TASK ITEM A: Reproduce all nine chart entries that come after the Naples cost-of-living guide below, word for word, and omit the pictures.

QUOTED PASSAGE:
--*--
Naples, FL Cost of Living & Expenses Guide 
Naples, Florida, is a popular beach town of about 21,000 people in Collier County. The community is on Florida's western shore, on the edge of the Everglades, and is part of the Naples-Marco Island Metropolitan area of about 325,000 people.
Located on the Gulf, the city of Naples has white sandy beaches and palm trees lining the streets. The overall cost of living index is 111.9, compared with 100 for the average city in the United States. Florida, overall, has an index of about 103, meaning that Naples also is higher-end when compared with the rest of Florida. The city ranks the 10th highest in the United States for per capita income.
The cost of living in Naples is rising, especially for housing, food, and transportation. Residents get a break on state taxes; Florida has no state income tax and no tax on pension or 401k income.
Thinking about moving to Naples? Read on for a more detailed breakdown of Naples' cost of living.
Table of Contents
Cost of Housing in Naples
Naples is a resort beach community, so real estate is not cheap. The housing affordability index is 140, with 100 being the national average. It's still more affordable than real estate in many other beach communities in the United States. For example, Carmel-by-the-Sea, a popular West Coast beach community, has a median housing price that's more than twice that of Naples.
Utility prices are lower than the national and Florida average, which may help offset some of the higher home prices or rents.
Median Home Prices in Naples
The median home value in Naples is about $1.1 million, although homes can be found across a range of prices depending upon size and location. For example, an average home in the Olde Naples neighborhood is around $1.5 million, while homes in the Artesia neighborhood have a median price of about $544,500. In comparison, homes in the Aqualane Shores neighborhood can easily sell for over $10 million.
The city also features a variety of housing types, which provide choices for residents across all budgets. For example, a 1,300-square-foot condo in Naples in a high-rise community overlooking the Gulf of Mexico might cost about $225,000. A mid-rise 2,000-square-foot condo in a neighborhood with a private beach might cost $900,000. A 1,300-square-foot townhome with a screened-in lanai and balcony in the Palm River neighborhood might cost $330,000. And, of course, there's a wide variety of high-end luxury homes in Naples for residents to enjoy.
Median Rent in Naples
The average market rent in Naples is about $1,900 a month. However, rent varies by apartment size and location. The average rent in Naples for a one-bedroom apartment is about $1,500; a two-bedroom, about $2,600; and a three-bedroom, about $4,000.
--*--
TASK ITEM B: Write out the passage of the Naples cost-of-living guide starting at "Located on the" and ending at "cost of living.", without changing a word.

INPUT FOR THIS TASK:
--*--
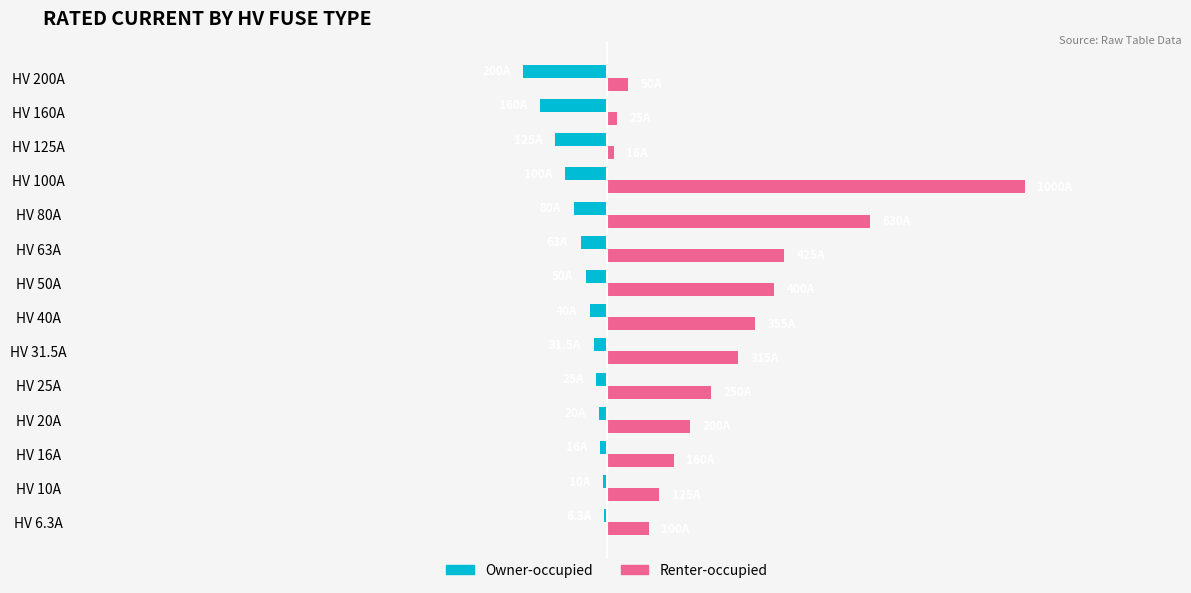

What is the average value of the Owner-occupied series?

-66.2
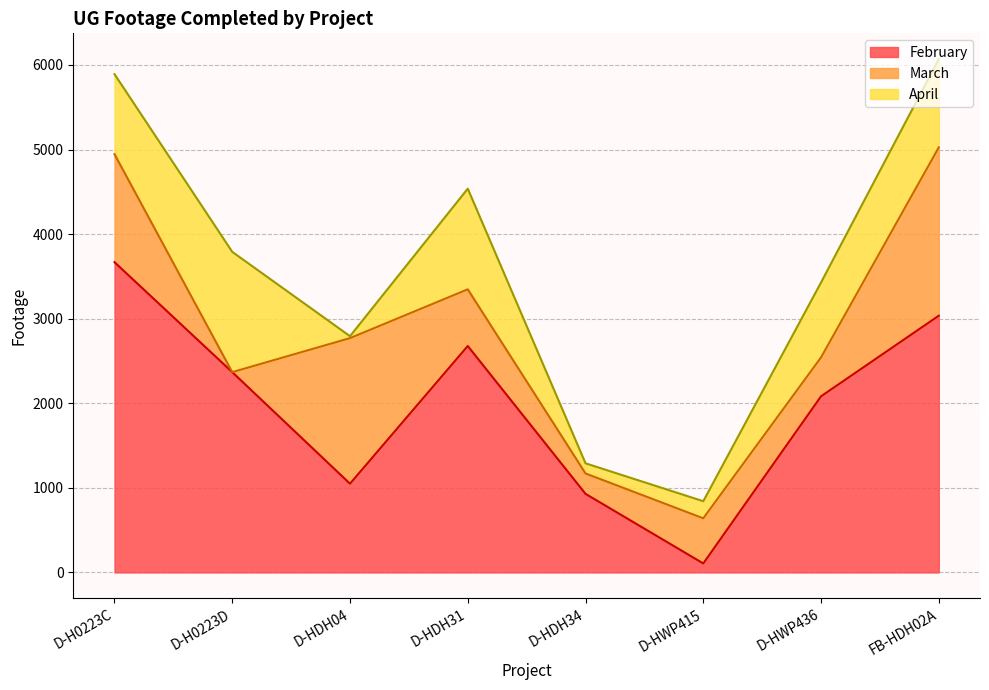

At which label does March reach its minimum?

D-H0223D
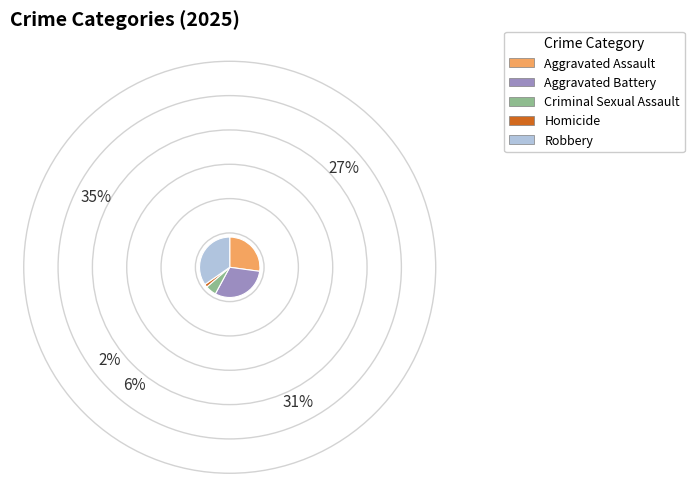

How many slices are in this pie chart?

5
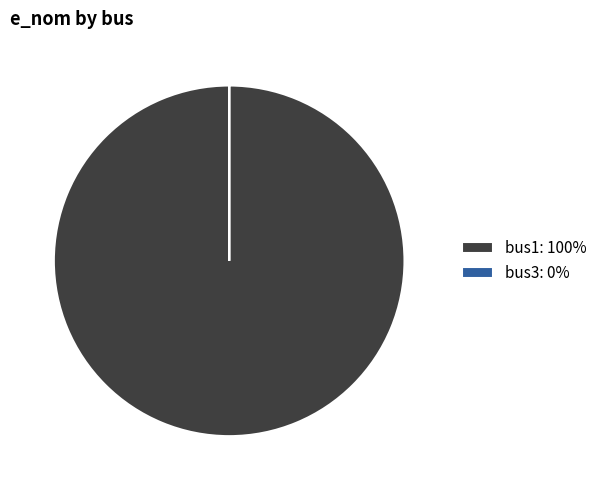

True or false: bus1: 100% accounts for 89% of the total.

False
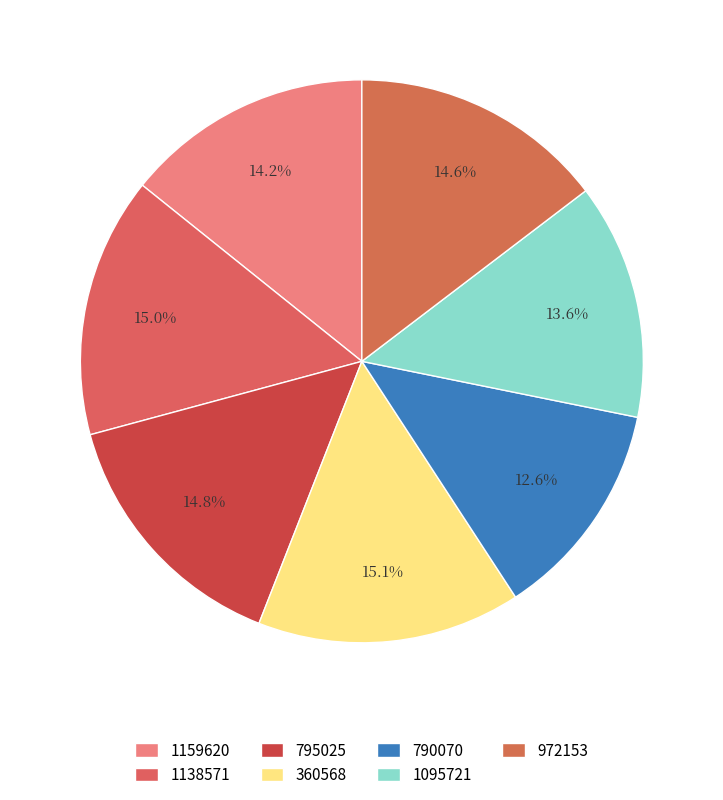

To the nearest percent, what is the combined percentage of 795025 and 1159620?

29%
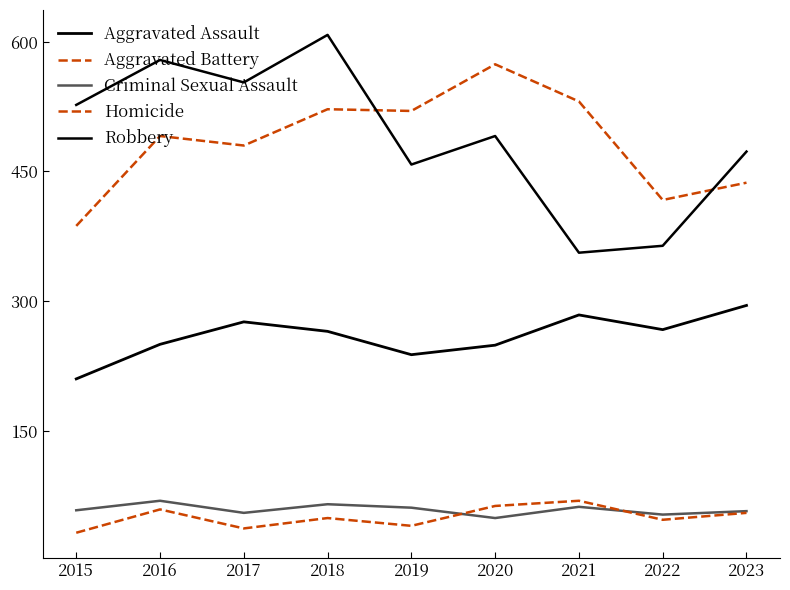

Is this an area chart (filled region under the line)?

No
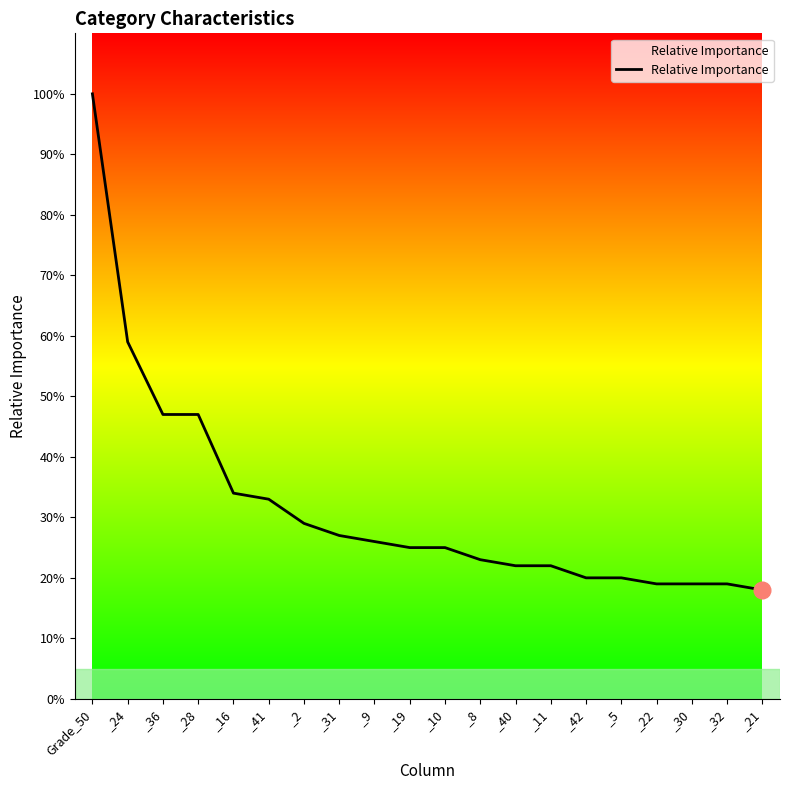

What is the smallest value displayed?

18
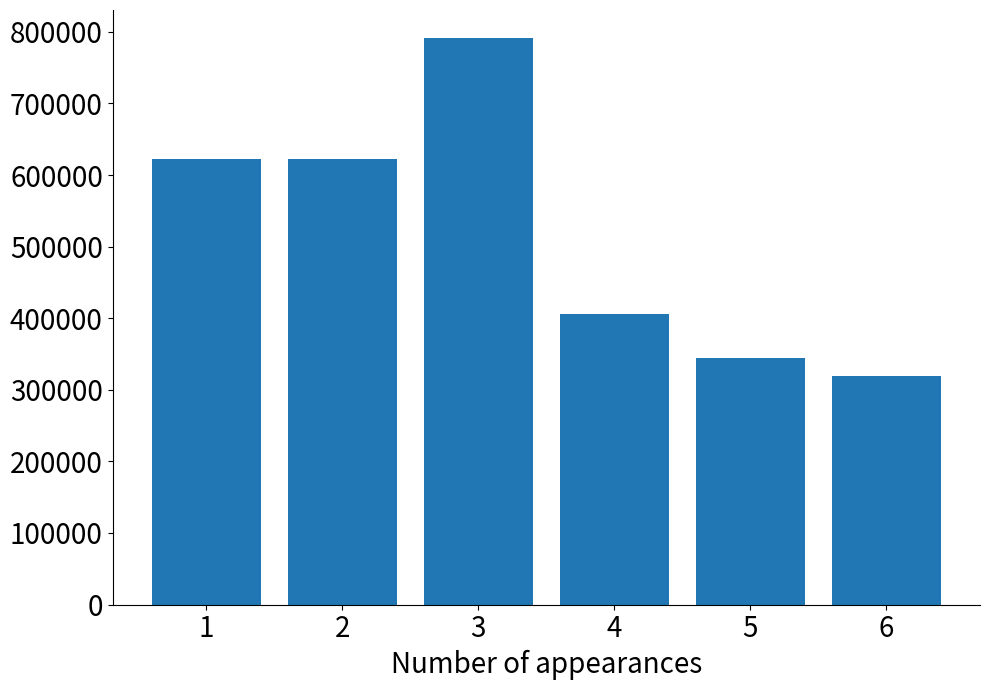

What is the difference between the second highest and second lowest values?

278593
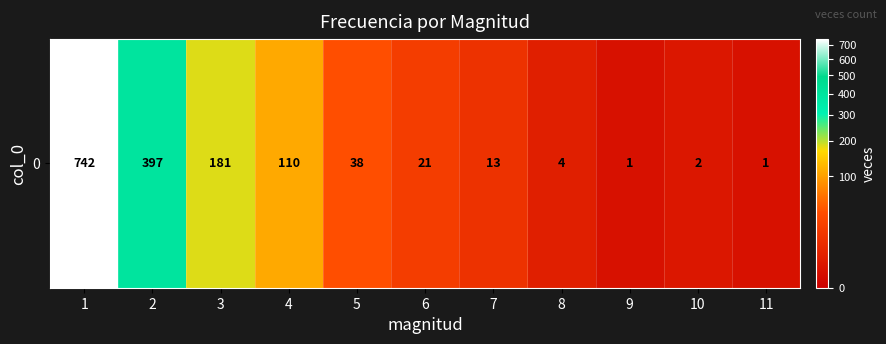

Where is the data nearest to the value 371?

2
--*--
SOLUTION A:
What is the average value of the Owner-occupied series?

-66.2

At which label does March reach its minimum?

D-H0223D

How many slices are in this pie chart?

5

True or false: bus1: 100% accounts for 89% of the total.

False

To the nearest percent, what is the combined percentage of 795025 and 1159620?

29%

Is this an area chart (filled region under the line)?

No

What is the smallest value displayed?

18

What is the difference between the second highest and second lowest values?

278593

Where is the data nearest to the value 371?

2

SOLUTION B:
Located on the Gulf, the city of Naples has white sandy beaches and palm trees lining the streets. The overall cost of living index is 111.9, compared with 100 for the average city in the United States. Florida, overall, has an index of about 103, meaning that Naples also is higher-end when compared with the rest of Florida. The city ranks the 10th highest in the United States for per capita income.
The cost of living in Naples is rising, especially for housing, food, and transportation. Residents get a break on state taxes; Florida has no state income tax and no tax on pension or 401k income.
Thinking about moving to Naples? Read on for a more detailed breakdown of Naples' cost of living.